Cheap, Australian Made Robot Wins 2017 Amazon Robotic Challenge
Updated: Feb 24
Cartman, a budget priced robot from Australia triumphed in an annual contest to create a machine that can identify, pick up and stow warehouse goods commonly known as ‘pick and place’. The bot was designed from scratch to take part in 2017's Amazon Robotics Challenge and used a radically different design to past winners. Instead of building a robotic arm, the victors used a sliding mechanism that picked up products from above.

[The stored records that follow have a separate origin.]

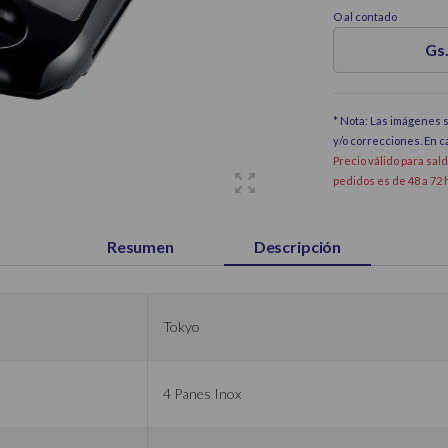
O al contado
Gs.
* Nota: Las imágenes s
y/o correcciones. En 
Precio válido para sal
pedidos es de 48 a 72 
Resumen
Descripción
Tokyo
4 Panes Inox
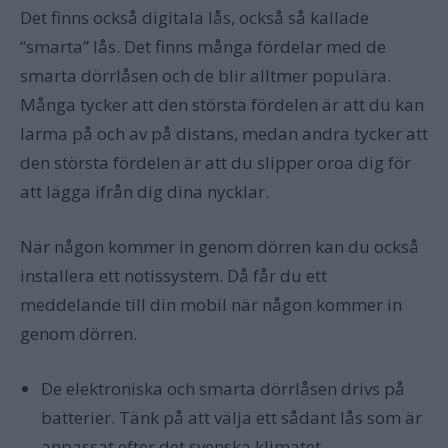
Det finns också digitala lås, också så kallade
“smarta” lås. Det finns många fördelar med de
smarta dörrlåsen och de blir alltmer populära.
Många tycker att den största fördelen är att du kan
larma på och av på distans, medan andra tycker att
den största fördelen är att du slipper oroa dig för
att lägga ifrån dig dina nycklar.
När någon kommer in genom dörren kan du också
installera ett notissystem. Då får du ett
meddelande till din mobil när någon kommer in
genom dörren.
De elektroniska och smarta dörrlåsen drivs på
batterier. Tänk på att välja ett sådant lås som är
anpassat efter det svenska klimatet.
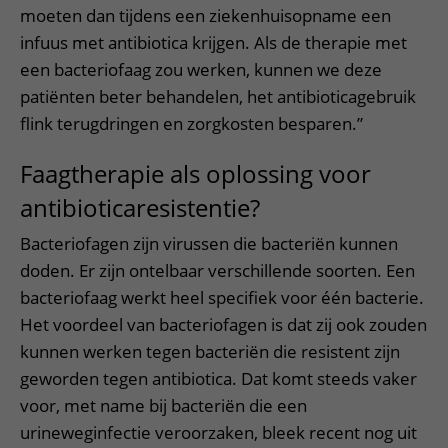
moeten dan tijdens een ziekenhuisopname een
infuus met antibiotica krijgen. Als de therapie met
een bacteriofaag zou werken, kunnen we deze
patiënten beter behandelen, het antibioticagebruik
flink terugdringen en zorgkosten besparen.”
Faagtherapie als oplossing voor
antibioticaresistentie?
Bacteriofagen zijn virussen die bacteriën kunnen
doden. Er zijn ontelbaar verschillende soorten. Een
bacteriofaag werkt heel specifiek voor één bacterie.
Het voordeel van bacteriofagen is dat zij ook zouden
kunnen werken tegen bacteriën die resistent zijn
geworden tegen antibiotica. Dat komt steeds vaker
voor, met name bij bacteriën die een
urineweginfectie veroorzaken, bleek recent nog uit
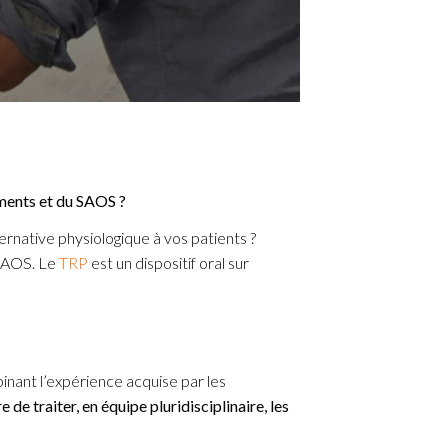
ements et du SAOS ?
rnative physiologique à vos patients ?
 SAOS. Le
TRP
est un dispositif oral sur
nant l’expérience acquise par les
 de traiter, en équipe pluridisciplinaire, les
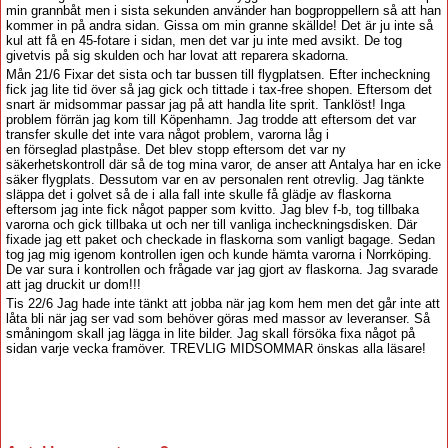
min grannbåt men i sista sekunden använder han bogproppellern så att han
kommer in på andra sidan. Gissa om min granne skällde! Det är ju inte så
kul att få en 45-fotare i sidan, men det var ju inte med avsikt. De tog
givetvis på sig skulden och har lovat att reparera skadorna.
Mån 21/6 Fixar det sista och tar bussen till flygplatsen. Efter incheckning
fick jag lite tid över så jag gick och tittade i tax-free shopen. Eftersom det
snart är midsommar passar jag på att handla lite sprit. Tanklöst! Inga
problem förrän jag kom till Köpenhamn. Jag trodde att eftersom det var
transfer skulle det inte vara något problem, varorna låg i
en förseglad plastpåse. Det blev stopp eftersom det var ny
säkerhetskontroll där så de tog mina varor, de anser att Antalya har en icke
säker flygplats. Dessutom var en av personalen rent otrevlig. Jag tänkte
släppa det i golvet så de i alla fall inte skulle få glädje av flaskorna
eftersom jag inte fick något papper som kvitto. Jag blev f-b, tog tillbaka
varorna och gick tillbaka ut och ner till vanliga incheckningsdisken. Där
fixade jag ett paket och checkade in flaskorna som vanligt bagage. Sedan
tog jag mig igenom kontrollen igen och kunde hämta varorna i Norrköping.
De var sura i kontrollen och frågade var jag gjort av flaskorna. Jag svarade
att jag druckit ur dom!!!
Tis 22/6 Jag hade inte tänkt att jobba när jag kom hem men det går inte att
låta bli när jag ser vad som behöver göras med massor av leveranser. Så
småningom skall jag lägga in lite bilder. Jag skall försöka fixa något på
sidan varje vecka framöver. TREVLIG MIDSOMMAR önskas alla läsare!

The four-day event was held in Japan. The winning Australian Centre for Robotic Vision (ACRV) squad were engineers from Queensland University of Technology, the University of Adelaide and the Australian National University. They walked away with the $80,000 cash prize. The parts for the robot were cheap by the standards of typical industrial robots and it could be built for under 30,000 Australian dollars (USD $23,935) including its sensors, according to Prof Jonathan Roberts, robotics lab leader at Queensland University of Technology. Amazon already uses robots to move goods about its warehouses, but relies on humans to pick up and pack them. Finding a cheap, universal solution to package the millions of items Amazon sells on a daily basis is something of a “holy grail” in the robotics industry. It began hosting the competition in 2015 to ‘promote shared and open solutions’ to automating the tasks. A total of 16 teams from 10 countries took part in the latest challenge in the city of Nagoya.